What this task involves -
Go through the data and retrieve each line that includes the string "pixels".

The input -
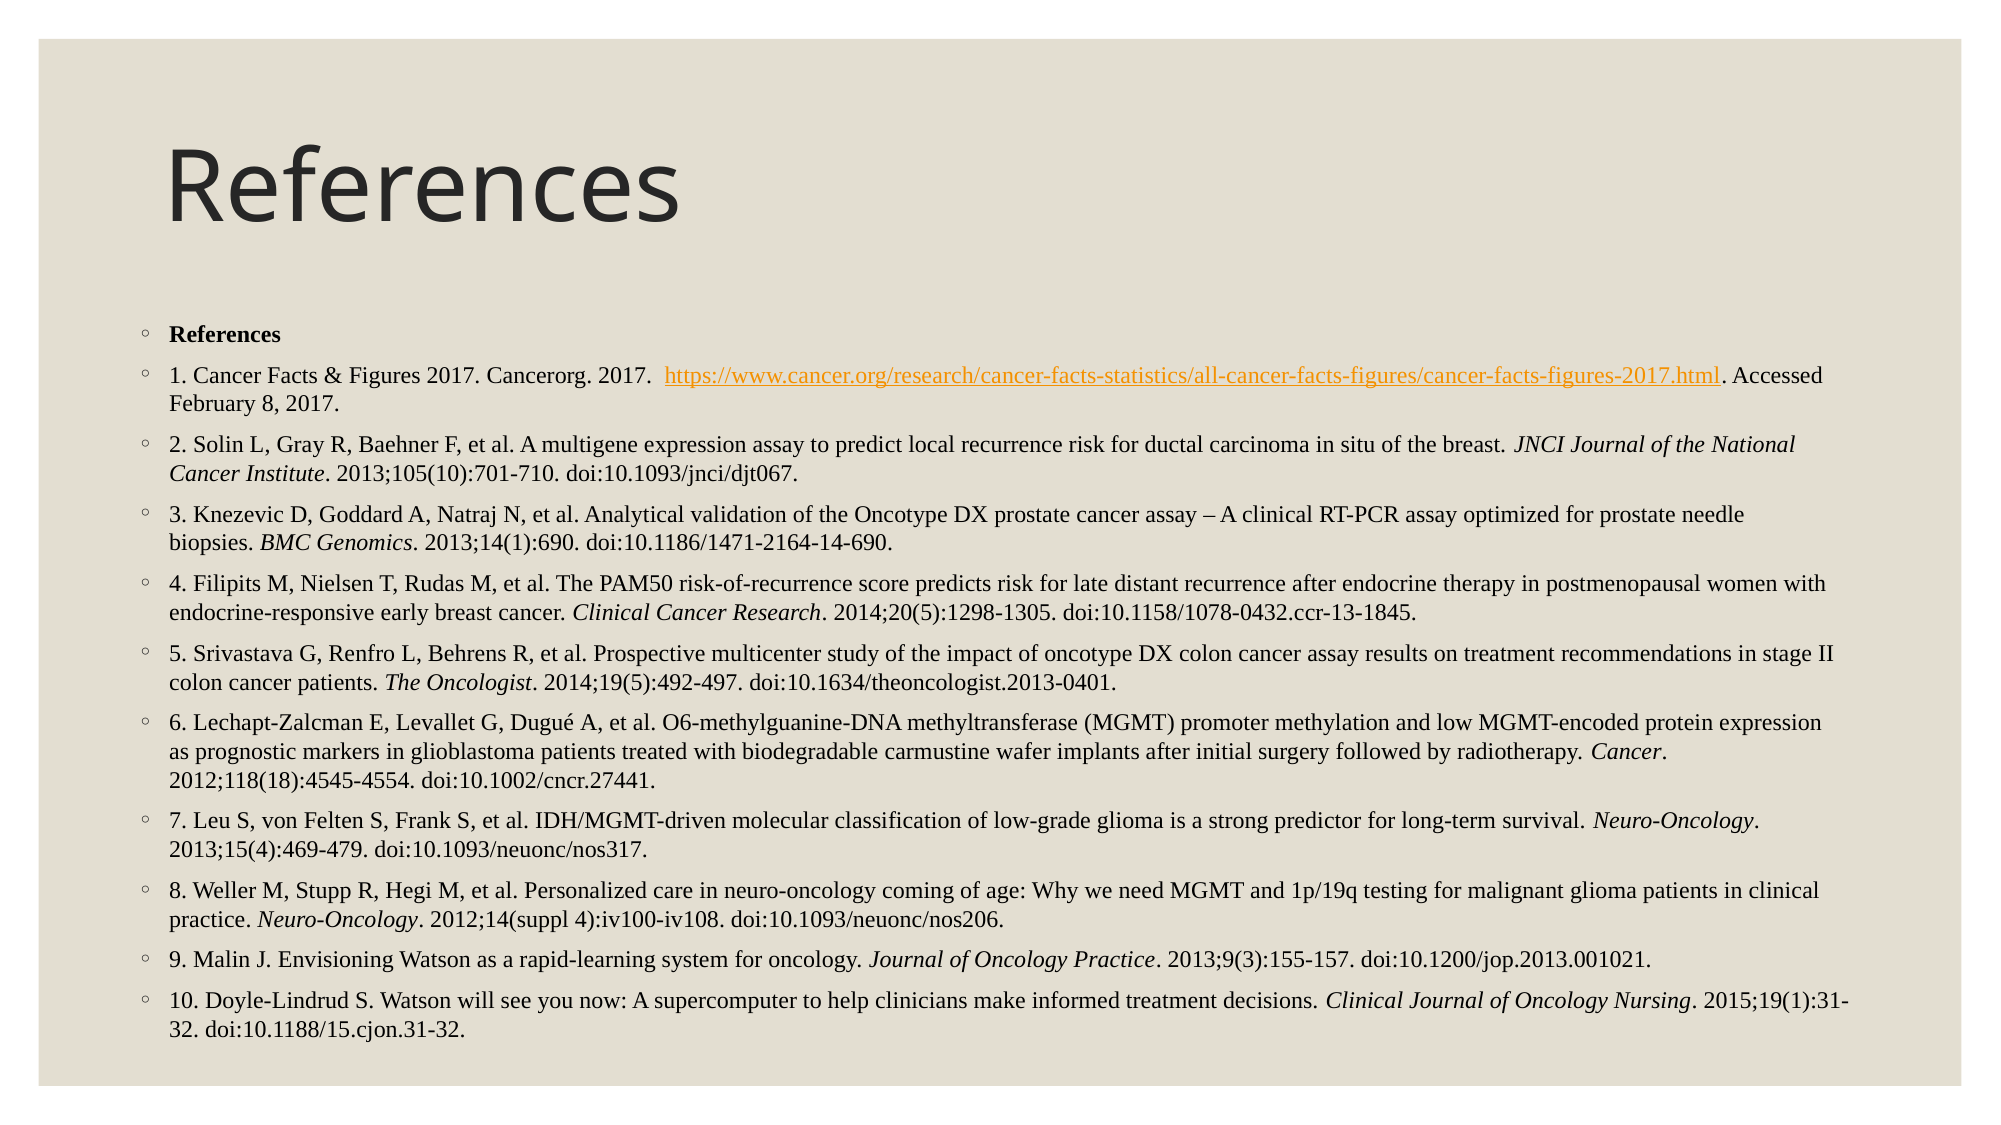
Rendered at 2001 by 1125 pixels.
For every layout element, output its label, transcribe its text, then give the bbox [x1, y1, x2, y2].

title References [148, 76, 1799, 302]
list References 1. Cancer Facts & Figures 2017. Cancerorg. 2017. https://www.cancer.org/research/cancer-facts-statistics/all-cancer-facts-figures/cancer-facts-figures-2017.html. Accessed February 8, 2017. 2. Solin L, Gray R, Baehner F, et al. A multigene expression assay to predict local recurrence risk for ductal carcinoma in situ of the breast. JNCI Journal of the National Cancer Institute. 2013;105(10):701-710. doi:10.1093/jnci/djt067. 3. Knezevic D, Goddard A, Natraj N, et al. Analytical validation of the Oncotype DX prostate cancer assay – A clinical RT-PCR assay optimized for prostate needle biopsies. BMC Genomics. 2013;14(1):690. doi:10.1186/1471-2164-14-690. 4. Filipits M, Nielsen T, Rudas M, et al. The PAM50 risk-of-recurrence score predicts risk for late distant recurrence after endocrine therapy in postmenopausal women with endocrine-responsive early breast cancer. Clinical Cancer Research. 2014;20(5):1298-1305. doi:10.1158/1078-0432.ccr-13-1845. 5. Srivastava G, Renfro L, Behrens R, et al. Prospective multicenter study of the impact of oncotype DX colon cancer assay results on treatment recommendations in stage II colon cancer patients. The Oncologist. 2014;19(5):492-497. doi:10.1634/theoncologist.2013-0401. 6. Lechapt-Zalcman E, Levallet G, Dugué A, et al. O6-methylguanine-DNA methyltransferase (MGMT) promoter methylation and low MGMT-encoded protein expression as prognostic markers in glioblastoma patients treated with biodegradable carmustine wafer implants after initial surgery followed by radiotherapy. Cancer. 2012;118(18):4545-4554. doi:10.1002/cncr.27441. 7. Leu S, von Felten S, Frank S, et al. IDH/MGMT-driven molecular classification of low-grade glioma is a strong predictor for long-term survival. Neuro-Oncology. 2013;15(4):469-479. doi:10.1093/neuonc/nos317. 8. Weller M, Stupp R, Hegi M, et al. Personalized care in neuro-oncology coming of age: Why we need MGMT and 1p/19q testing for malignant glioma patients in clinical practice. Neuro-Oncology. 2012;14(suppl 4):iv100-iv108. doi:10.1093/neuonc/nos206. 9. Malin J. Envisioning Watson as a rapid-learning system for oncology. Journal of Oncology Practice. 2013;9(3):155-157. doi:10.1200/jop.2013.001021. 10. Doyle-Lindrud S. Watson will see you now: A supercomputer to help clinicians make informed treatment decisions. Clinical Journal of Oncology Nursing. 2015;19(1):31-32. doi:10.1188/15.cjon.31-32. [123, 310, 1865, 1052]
--
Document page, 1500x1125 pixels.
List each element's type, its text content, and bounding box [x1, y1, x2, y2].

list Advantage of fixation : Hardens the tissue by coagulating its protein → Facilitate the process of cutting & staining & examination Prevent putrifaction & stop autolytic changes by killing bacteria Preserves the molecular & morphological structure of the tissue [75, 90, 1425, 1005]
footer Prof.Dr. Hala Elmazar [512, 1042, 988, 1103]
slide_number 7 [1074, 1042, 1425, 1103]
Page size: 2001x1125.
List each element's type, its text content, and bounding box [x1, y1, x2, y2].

Your solution -
Rendered at 2001 by 1125 pixels.
Document page, 1500x1125 pixels.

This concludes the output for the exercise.